Without the images, reproduce each line of the material exactly.

- _Dataset section_:
◇ ◇ ◇ ◇

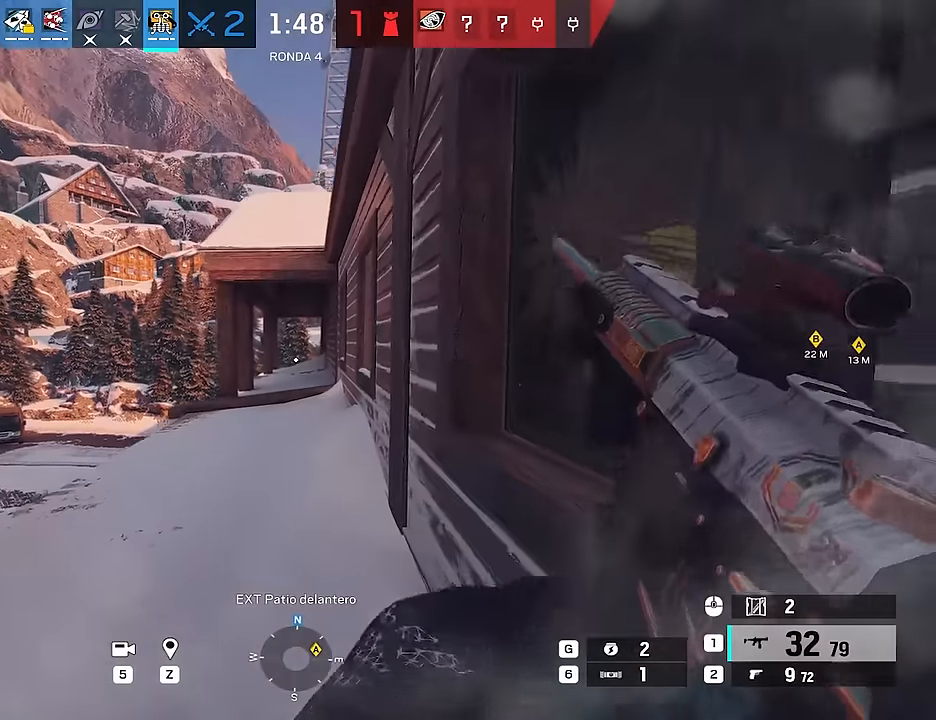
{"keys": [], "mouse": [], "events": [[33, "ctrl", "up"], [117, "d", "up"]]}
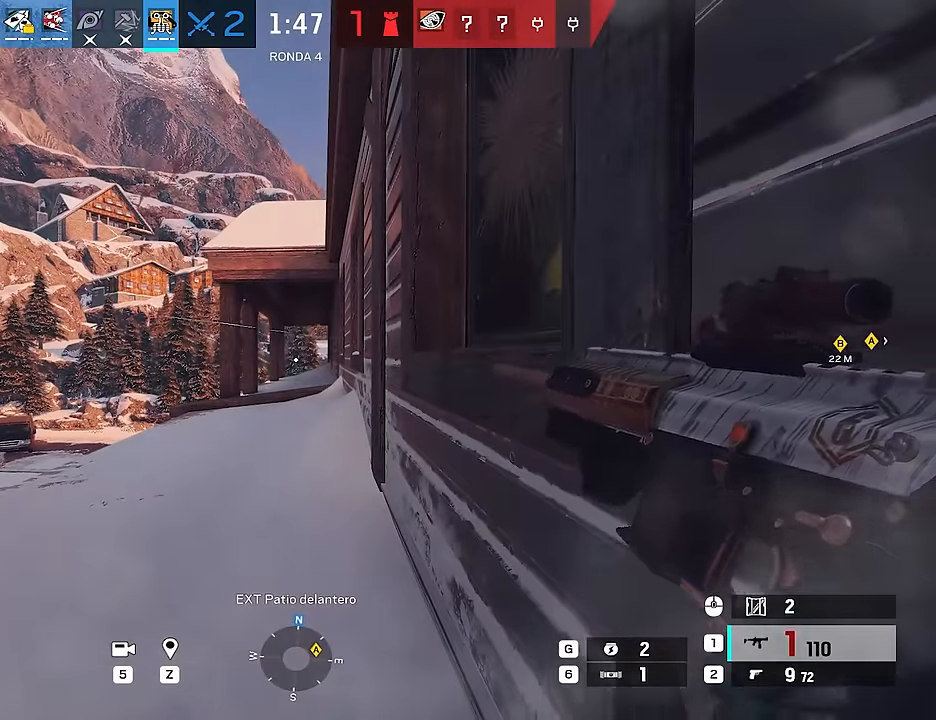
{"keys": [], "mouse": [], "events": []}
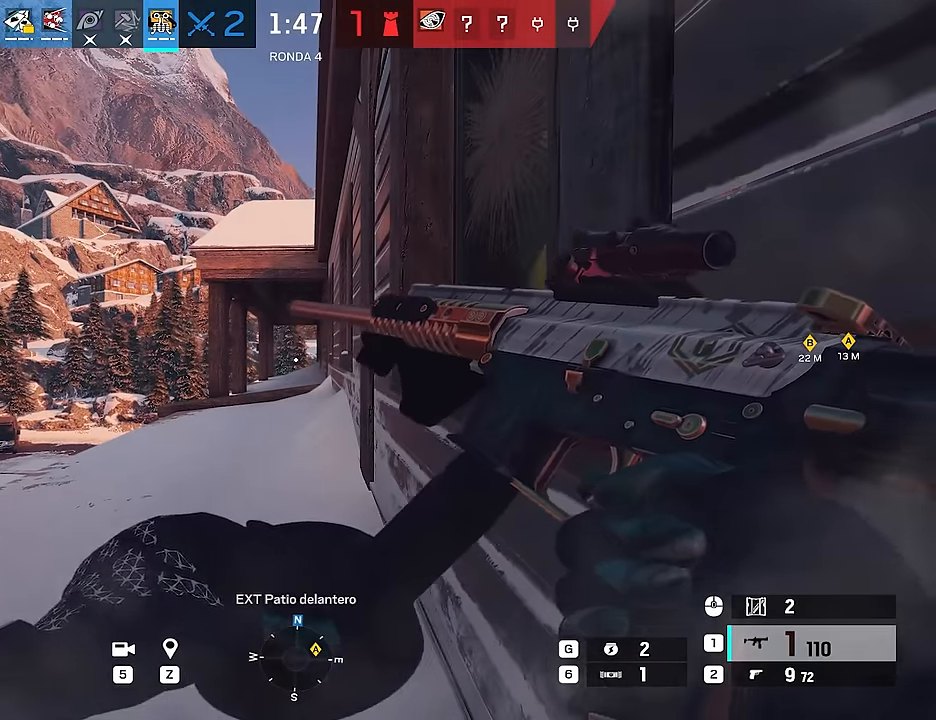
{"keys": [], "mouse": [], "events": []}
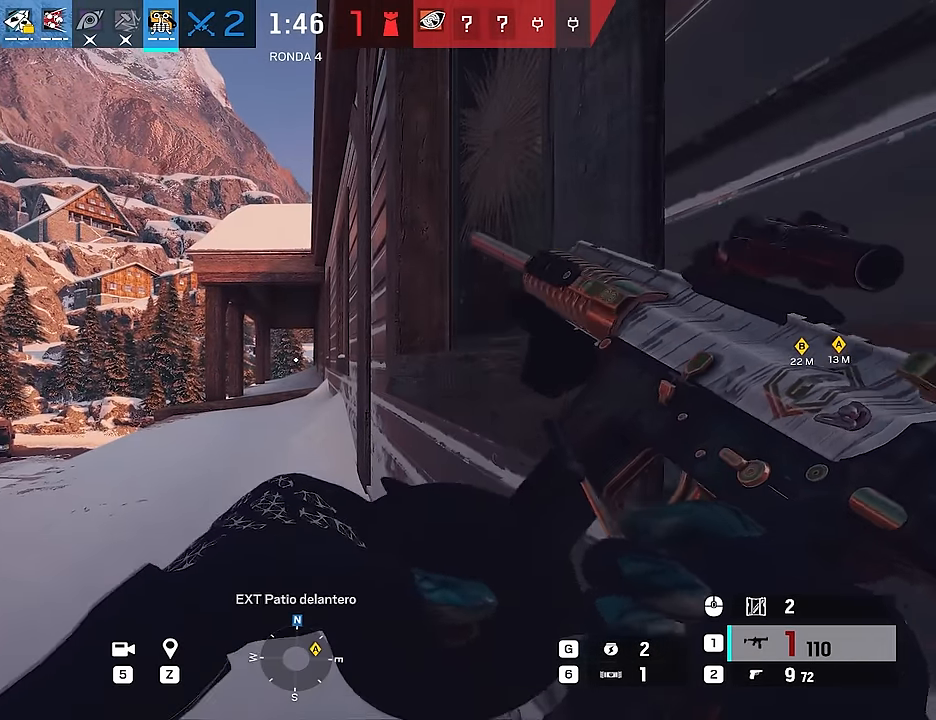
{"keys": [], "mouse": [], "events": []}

◇ ◇ ◇ ◇

- _Output for this exercise_:
{"keys": [], "mouse": [], "events": [[33, "ctrl", "up"], [117, "d", "up"]]}
{"keys": [], "mouse": [], "events": []}
{"keys": [], "mouse": [], "events": []}
{"keys": [], "mouse": [], "events": []}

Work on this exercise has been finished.